Once the line containing "woensdag, de dag" is found in the entries below, reproduce it and every line after it, stopping at and including the line containing "tevreden Nico Werk"; reproduce nothing else, and keep each line exact.

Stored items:
--------------------

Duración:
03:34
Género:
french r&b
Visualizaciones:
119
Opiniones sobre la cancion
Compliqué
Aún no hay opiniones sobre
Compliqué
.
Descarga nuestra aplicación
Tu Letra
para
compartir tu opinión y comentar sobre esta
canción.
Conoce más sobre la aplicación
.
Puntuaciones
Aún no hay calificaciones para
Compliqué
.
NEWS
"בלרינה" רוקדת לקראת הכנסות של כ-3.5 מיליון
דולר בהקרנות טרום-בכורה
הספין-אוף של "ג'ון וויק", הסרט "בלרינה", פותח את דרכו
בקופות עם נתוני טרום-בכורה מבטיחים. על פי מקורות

--------------------

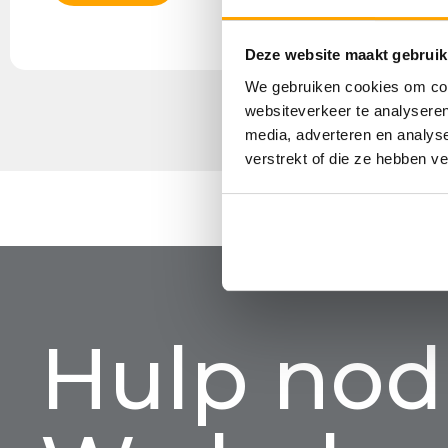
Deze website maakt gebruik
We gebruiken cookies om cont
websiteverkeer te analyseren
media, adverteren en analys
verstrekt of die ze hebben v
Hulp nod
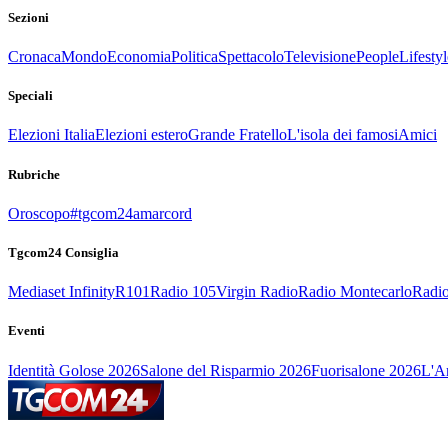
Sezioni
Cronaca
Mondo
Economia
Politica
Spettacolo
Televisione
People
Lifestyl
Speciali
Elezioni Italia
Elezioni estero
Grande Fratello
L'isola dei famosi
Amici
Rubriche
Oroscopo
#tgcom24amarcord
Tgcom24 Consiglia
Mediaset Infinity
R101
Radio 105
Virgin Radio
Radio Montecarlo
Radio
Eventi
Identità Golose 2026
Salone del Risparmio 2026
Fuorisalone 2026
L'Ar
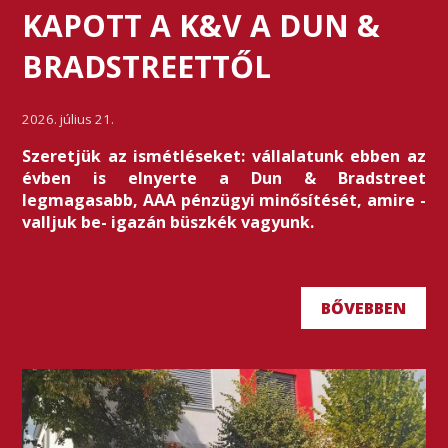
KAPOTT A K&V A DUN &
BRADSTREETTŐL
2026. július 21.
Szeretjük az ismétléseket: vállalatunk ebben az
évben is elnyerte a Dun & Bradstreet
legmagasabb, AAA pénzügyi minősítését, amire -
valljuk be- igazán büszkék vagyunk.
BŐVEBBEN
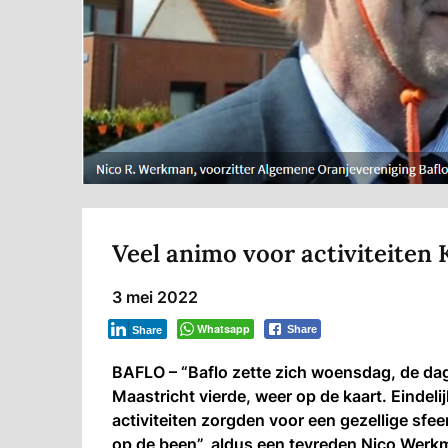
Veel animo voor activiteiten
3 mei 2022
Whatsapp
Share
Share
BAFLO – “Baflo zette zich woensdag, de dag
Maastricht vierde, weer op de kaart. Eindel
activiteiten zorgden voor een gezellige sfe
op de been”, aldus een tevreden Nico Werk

--------------------

Written solution:
BAFLO – “Baflo zette zich woensdag, de dag
Maastricht vierde, weer op de kaart. Eindel
activiteiten zorgden voor een gezellige sfe
op de been”, aldus een tevreden Nico Werk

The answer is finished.